Women at apex of digital security
Once marginal field is now seen as crucial
Earlier this year, American International Group Inc. added Linda Mills to its board, attracted partly by her expertise in cybersecurity. In February, Wells Fargo & Co. selected Suzanne Vautrinot for its board for similar reasons. Before that, Walgreens Boots Alliance Inc. picked Janice Babiak.
All directors, all focused on cybersecurity, all women.

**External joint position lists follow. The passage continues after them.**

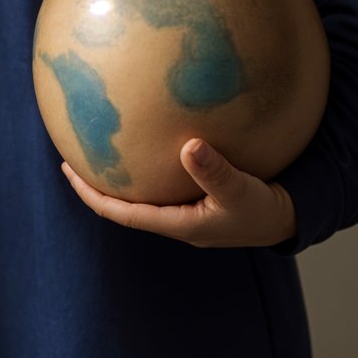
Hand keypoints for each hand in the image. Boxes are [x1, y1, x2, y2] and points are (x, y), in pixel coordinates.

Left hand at [60, 138, 297, 248]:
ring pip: (142, 190)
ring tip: (101, 143)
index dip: (92, 194)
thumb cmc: (264, 209)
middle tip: (71, 152)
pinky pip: (162, 177)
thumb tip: (187, 146)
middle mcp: (175, 217)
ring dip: (121, 172)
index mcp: (177, 223)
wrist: (289, 216)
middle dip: (97, 181)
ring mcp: (185, 207)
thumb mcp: (242, 191)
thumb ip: (216, 171)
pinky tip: (147, 134)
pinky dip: (148, 160)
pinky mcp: (197, 193)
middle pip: (124, 203)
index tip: (69, 169)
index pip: (122, 212)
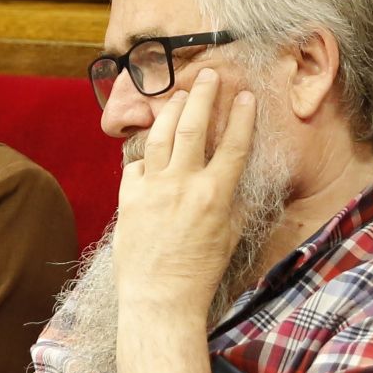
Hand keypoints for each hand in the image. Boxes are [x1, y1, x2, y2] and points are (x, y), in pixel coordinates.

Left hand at [113, 68, 258, 314]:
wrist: (159, 298)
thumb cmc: (200, 271)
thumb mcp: (231, 234)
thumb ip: (235, 199)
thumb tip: (238, 174)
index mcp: (215, 195)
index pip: (233, 144)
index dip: (241, 116)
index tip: (245, 95)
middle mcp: (183, 185)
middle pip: (193, 127)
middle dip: (203, 95)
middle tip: (209, 74)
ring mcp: (152, 189)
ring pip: (161, 135)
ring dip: (171, 110)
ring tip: (180, 94)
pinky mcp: (128, 197)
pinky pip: (136, 165)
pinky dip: (145, 154)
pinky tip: (151, 147)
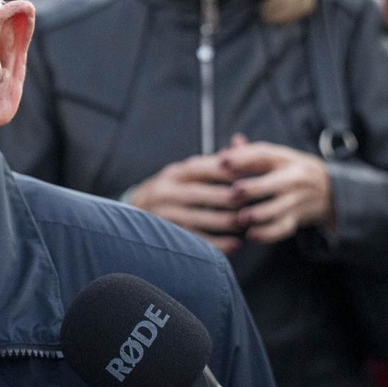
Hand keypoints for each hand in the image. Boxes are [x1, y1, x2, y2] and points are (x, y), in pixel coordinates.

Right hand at [127, 152, 242, 252]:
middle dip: (223, 197)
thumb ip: (215, 161)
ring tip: (244, 223)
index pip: (199, 168)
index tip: (248, 175)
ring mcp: (162, 213)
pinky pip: (192, 239)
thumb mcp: (189, 172)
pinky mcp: (164, 235)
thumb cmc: (176, 189)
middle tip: (248, 201)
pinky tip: (235, 245)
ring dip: (221, 221)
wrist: (139, 211)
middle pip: (196, 192)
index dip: (223, 171)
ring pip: (194, 217)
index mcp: (174, 173)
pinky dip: (215, 243)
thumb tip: (240, 140)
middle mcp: (165, 191)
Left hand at [216, 138, 332, 243]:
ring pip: (279, 208)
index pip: (264, 154)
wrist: (330, 190)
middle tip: (233, 193)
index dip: (243, 157)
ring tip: (239, 219)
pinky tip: (251, 235)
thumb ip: (252, 153)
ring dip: (259, 214)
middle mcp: (294, 177)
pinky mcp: (298, 218)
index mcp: (285, 158)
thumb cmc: (291, 171)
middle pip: (275, 182)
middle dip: (254, 188)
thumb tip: (229, 145)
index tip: (221, 160)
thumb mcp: (278, 157)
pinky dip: (268, 234)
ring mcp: (298, 199)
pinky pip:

Over the past five years, as data theft has risen to the top of corporate concerns, 16 of the largest U.S. companies have appointed one or more directors with cybersecurity credentials, 10 of them women, a Bloomberg analysis shows. Given the paucity of women in boardrooms — fewer than one in five in the S&P’s 500 Index — the surge has stunned all involved.

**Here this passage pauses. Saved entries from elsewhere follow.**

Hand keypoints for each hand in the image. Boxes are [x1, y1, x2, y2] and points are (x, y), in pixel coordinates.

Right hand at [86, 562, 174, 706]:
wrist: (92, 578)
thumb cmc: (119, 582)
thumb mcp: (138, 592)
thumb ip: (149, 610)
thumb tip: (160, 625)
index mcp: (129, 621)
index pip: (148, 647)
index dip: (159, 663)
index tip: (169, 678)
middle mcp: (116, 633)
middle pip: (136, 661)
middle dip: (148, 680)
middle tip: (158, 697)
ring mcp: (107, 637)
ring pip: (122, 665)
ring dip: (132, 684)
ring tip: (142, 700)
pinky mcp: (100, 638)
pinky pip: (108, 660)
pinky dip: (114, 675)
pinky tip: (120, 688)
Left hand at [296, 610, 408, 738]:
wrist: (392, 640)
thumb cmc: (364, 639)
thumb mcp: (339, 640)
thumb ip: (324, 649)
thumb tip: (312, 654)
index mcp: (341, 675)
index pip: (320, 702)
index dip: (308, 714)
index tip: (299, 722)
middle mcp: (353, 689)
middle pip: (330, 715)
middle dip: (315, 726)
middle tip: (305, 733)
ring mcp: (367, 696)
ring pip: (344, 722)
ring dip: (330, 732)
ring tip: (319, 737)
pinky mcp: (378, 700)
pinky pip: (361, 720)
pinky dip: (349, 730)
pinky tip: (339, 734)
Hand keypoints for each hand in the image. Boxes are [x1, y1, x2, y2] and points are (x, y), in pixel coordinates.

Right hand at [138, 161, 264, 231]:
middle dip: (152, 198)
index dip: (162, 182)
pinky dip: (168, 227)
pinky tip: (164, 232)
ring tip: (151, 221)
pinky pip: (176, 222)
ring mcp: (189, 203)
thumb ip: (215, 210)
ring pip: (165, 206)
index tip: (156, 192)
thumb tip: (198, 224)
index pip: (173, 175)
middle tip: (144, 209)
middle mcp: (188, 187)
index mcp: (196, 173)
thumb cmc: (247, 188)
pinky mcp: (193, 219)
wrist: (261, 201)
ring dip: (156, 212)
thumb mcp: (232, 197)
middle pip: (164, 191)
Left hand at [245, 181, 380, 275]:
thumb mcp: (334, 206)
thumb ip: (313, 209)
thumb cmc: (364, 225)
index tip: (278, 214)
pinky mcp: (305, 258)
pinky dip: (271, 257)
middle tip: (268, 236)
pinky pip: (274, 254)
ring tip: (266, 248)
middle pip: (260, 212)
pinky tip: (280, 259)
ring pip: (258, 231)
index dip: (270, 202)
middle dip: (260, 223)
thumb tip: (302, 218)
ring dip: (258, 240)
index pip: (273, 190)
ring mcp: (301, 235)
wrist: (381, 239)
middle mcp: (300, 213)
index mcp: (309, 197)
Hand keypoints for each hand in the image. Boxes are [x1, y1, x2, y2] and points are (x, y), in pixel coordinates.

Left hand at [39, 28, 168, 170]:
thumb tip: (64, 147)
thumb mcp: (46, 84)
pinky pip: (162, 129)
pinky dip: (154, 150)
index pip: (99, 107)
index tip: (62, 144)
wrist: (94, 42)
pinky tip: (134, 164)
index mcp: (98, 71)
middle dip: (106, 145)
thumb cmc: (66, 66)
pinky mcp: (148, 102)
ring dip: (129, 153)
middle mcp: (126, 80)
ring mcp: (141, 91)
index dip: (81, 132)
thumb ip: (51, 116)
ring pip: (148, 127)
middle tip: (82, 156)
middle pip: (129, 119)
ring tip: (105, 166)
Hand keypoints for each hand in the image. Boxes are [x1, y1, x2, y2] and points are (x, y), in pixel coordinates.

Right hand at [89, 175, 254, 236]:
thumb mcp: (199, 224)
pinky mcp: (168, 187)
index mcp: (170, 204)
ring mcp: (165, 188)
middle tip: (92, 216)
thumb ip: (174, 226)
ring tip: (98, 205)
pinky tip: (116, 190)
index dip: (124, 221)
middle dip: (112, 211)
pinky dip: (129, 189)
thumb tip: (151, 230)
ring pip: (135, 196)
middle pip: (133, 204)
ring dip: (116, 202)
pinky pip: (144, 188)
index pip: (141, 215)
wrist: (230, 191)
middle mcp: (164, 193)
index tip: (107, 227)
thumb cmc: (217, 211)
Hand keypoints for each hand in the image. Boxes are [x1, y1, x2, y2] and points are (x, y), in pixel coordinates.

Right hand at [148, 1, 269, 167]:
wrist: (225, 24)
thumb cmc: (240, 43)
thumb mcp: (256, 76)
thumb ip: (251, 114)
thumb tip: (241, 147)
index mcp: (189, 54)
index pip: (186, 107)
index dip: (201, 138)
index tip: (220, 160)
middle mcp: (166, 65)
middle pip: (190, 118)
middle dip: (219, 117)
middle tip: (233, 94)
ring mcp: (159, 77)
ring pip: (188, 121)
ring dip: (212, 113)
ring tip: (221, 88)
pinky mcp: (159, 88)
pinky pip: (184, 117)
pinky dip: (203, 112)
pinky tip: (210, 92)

“All of a sudden we’re valued,” said Jan Hamby, chancellor at the National Defense University’s iCollege.
“Instead of just being the pain that’s causing people to have 12-character passwords that they change every hour.”

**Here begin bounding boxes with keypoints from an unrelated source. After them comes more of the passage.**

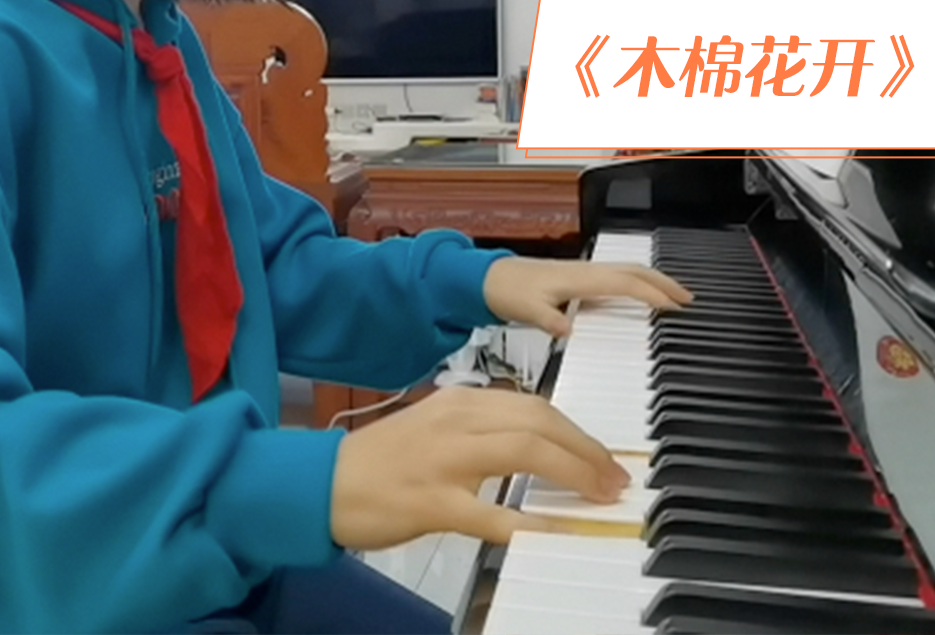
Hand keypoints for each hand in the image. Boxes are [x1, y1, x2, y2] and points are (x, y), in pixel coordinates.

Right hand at [329, 387, 630, 549]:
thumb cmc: (379, 463)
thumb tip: (537, 447)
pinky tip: (555, 531)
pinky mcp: (431, 502)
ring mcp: (444, 461)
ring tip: (601, 496)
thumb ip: (483, 432)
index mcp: (458, 402)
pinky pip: (491, 512)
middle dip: (587, 450)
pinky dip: (529, 522)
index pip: (535, 406)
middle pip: (540, 422)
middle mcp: (456, 422)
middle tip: (615, 477)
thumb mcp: (435, 429)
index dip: (578, 432)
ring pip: (525, 451)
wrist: (319, 483)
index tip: (603, 455)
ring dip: (574, 472)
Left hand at [483, 256, 691, 338]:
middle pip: (633, 271)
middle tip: (689, 298)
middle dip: (663, 282)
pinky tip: (639, 299)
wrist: (485, 280)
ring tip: (674, 297)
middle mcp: (584, 272)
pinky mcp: (577, 281)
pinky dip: (635, 286)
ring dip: (652, 281)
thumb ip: (548, 319)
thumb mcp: (526, 309)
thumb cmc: (506, 291)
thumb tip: (567, 328)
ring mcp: (582, 275)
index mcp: (578, 278)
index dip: (651, 293)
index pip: (624, 283)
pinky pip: (615, 280)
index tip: (674, 305)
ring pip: (626, 272)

The sudden prominence of women like Hamby can be traced back to the 1980s and ’90s when they began working on software development and big data because those career paths were new and unclaimed.
Linda Hudson, former chief executive officer of defence contractor BAE Systems PLC’s U.S. subsidiary, said many women went through technology while the men in that industry focused on the higher-profile tasks of building tanks and missiles.
“It was a new area where opportunities opened themselves up pretty much to the best qualified,” said Hudson, a cybersecurity-savvy director at Bank of America Corp., Ingersoll-Rand Plc and Southern Co.
That levelled the playing field immensely.”
There was a similar story in the military.
Until the early ’90s, women were barred from certain combat units so they often took back-office jobs in IT and telecommunications. When Hamby entered the U.S. navy in 1980, she was assigned to its Regional Data Automation Center in Washington where most of her coworkers were women.
“You see so many senior women with this kind of specialization in the services,” she said.
“Part of it is just an artifact of our history of limiting women’s opportunities.”
Meanwhile, corporate boards to- day are seeking to broaden membership beyond white men.
The sudden need for cybersecurity, however, is the more important factor.
The touchstone was the 2013 breach at Target Corp., when 40 million credit card numbers were stolen, leading led to the ouster of CEO Gregg Steinhafel, said Peter Metzger, vice-chairman of DHR International Inc., an executive recruiting firm.